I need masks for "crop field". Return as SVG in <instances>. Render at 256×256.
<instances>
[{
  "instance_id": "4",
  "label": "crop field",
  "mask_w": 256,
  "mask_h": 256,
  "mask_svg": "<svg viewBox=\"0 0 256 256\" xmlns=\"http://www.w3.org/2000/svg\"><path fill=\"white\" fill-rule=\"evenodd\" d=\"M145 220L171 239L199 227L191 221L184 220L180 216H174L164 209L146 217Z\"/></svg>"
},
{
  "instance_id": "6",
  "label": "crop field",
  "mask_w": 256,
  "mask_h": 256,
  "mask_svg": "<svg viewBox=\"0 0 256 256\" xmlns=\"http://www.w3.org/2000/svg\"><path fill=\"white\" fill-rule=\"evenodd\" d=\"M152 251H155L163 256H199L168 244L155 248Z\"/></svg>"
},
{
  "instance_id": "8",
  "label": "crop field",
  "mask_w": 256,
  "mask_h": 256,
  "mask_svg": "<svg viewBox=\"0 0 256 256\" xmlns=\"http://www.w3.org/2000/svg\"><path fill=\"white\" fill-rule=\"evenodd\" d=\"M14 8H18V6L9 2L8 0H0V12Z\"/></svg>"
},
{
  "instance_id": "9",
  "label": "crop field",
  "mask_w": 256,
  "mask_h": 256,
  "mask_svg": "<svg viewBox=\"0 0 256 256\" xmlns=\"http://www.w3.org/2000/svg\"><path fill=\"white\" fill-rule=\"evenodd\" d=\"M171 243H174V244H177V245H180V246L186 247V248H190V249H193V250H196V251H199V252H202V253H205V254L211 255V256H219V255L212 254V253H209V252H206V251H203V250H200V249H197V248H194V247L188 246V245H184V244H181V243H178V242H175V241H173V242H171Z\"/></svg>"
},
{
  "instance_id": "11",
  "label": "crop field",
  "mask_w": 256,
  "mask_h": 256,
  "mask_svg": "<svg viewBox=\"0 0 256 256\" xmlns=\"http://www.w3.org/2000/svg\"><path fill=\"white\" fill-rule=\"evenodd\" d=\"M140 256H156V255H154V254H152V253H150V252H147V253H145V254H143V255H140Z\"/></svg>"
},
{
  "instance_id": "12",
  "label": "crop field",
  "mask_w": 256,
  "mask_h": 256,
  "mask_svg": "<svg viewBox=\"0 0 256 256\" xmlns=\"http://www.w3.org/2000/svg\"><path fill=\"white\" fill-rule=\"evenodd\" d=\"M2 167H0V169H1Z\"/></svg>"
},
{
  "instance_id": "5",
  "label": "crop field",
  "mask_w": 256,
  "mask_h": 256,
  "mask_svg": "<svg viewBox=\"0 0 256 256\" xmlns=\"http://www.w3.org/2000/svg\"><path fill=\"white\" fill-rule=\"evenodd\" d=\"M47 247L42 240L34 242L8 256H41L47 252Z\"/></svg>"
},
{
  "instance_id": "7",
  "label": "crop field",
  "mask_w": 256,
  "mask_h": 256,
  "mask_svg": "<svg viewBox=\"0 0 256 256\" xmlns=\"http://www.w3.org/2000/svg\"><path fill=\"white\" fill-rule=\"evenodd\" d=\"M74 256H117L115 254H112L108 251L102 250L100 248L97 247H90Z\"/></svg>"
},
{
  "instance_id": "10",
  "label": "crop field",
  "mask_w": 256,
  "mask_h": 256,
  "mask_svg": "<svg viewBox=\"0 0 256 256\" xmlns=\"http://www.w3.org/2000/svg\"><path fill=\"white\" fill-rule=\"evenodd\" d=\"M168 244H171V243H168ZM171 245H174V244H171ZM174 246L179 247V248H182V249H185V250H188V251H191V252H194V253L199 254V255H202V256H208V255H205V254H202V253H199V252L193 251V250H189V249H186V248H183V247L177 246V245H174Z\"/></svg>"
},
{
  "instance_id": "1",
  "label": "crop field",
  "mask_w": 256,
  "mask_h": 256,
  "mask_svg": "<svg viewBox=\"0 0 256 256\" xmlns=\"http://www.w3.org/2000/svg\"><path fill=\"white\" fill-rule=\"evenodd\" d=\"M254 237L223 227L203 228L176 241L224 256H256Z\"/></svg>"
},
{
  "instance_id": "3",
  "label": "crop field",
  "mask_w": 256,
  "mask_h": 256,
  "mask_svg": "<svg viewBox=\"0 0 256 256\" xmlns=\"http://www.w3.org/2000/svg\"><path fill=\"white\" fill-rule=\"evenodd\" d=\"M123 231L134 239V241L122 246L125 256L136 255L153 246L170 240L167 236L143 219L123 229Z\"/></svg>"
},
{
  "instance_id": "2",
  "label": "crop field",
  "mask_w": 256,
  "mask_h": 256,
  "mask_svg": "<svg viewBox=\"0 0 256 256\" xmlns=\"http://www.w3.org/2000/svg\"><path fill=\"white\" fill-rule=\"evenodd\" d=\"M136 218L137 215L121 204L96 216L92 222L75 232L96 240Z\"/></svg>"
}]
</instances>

Task details: Report each line above that contains the word "instances", copying it in full.

The solution:
I need masks for "crop field". Return as SVG in <instances>. Render at 256×256.
<instances>
</instances>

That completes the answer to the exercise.